Les deux montants ne sont toutefois pas directement comparables. Les 27 000 milliards représentent une enveloppe d'investissements à mobiliser sur plusieurs années et ne signifient pas que l'État devra financer seul cette somme. Le PNCD doit également faire intervenir le secteur privé, les partenariats public-privé, les investisseurs étrangers et les bailleurs internationaux. Les quelque 12 000 milliards correspondent, eux, à un ordre de grandeur du stock de dette qu'impliquerait un ratio proche de 94 % du PIB. Le défi sera donc d'attirer suffisamment de capitaux privés pour éviter que la transformation économique repose principalement sur de nouveaux emprunts publics.

Cette question prend davantage de poids avec l'évolution récente du marché régional. En 2026, avec 3 424 milliards FCFA de titres publics, Libreville est devenue la plus grosse signature de la CEMAC et reprédente 30,5 % de l'encours total des valeurs du Trésor, devant le Congo et le Cameroun. En juillet, le coût moyen de ses obligations du Trésor atteignait 10,13 %, contre 7,35 % un an auparavant. Le marché régional reste donc une source majeure de financement, mais son utilisation devient plus coûteuse, ce qui renforce l'intérêt pour Libreville de diversifier les ressources destinées au PNCD.

Le pari gouvernemental consiste justement à ce que les investissements réalisés aujourd'hui augmentent suffisamment la capacité productive du pays demain. Routes, énergie, eau, infrastructures numériques, agriculture, industrie ou transformation locale peuvent élargir l'assiette fiscale et générer davantage de croissance. Dans cette logique, la question n'est pas uniquement de savoir combien le Gabon investira ou empruntera, mais si chaque franc mobilisé permettra d'augmenter suffisamment le PIB et les recettes publiques pour rendre l'effort financier soutenable.

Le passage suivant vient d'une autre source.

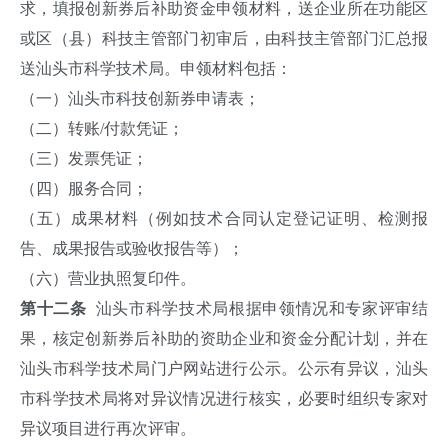
求，填报创新券后补助资金申领材料，送企业所在功能区
或区（县）科技主管部门初审后，由科技主管部门汇总报
送汕头市科学技术局。申领材料包括：
（一）汕头市科技创新券申请表；
（二）转账/付款凭证；
（三）发票凭证；
（四）服务合同；
（五）成果材料（例如技术合同认定登记证明、检测报
告、成果报告或验收报告等）；
（六）营业执照复印件。
第十二条
汕头市科学技术局根据申领情况和专家评审结
果，核定创新券后补助的资助企业和资金分配计划，并在
汕头市科学技术局门户网站进行公示。公示有异议，汕头
市科学技术局将对异议情况进行核实，必要时组织专家对
异议项目进行再次评审。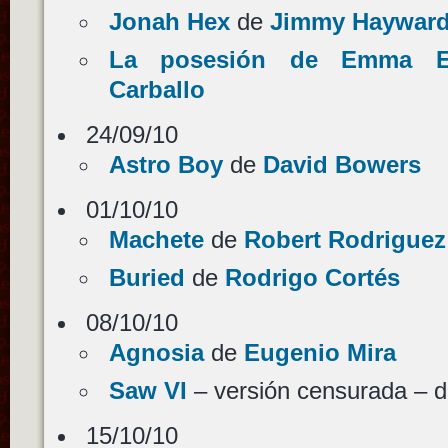
Jonah Hex
de
Jimmy Haywar
La posesión de Emma E
Carballo
24/09/10
Astro Boy
de
David Bowers
01/10/10
Machete
de
Robert Rodriguez
Buried
de
Rodrigo Cortés
08/10/10
Agnosia
de
Eugenio Mira
Saw VI
– versión censurada – 
15/10/10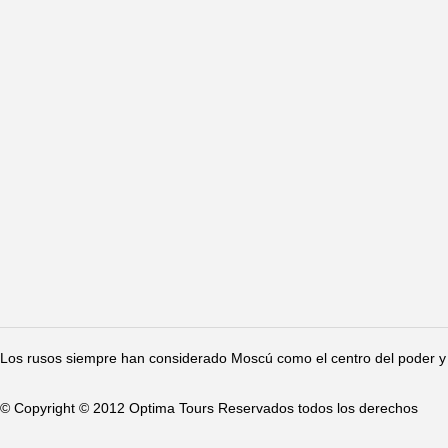
Los rusos siempre han considerado Moscú como el centro del poder y 
© Copyright © 2012 Optima Tours Reservados todos los derechos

C'est probablement sur cette capacité à transformer 27 000 milliards FCFA d'ambitions en croissance supplémentaire que se jouera une partie de l'équation du PNCD. Avec une dette susceptible de dépasser 12 000 milliards FCFA dans les scénarios les plus tendus, Libreville dispose de moins de latitude pour financer son développement uniquement par son bilan. Le succès du plan dépendra donc autant du volume des projets annoncés que de la capacité du Gabon à faire financer une part croissante de sa transformation par l'investissement privé, les partenariats et les nouvelles richesses produites, plutôt que par la seule accumulation de dette.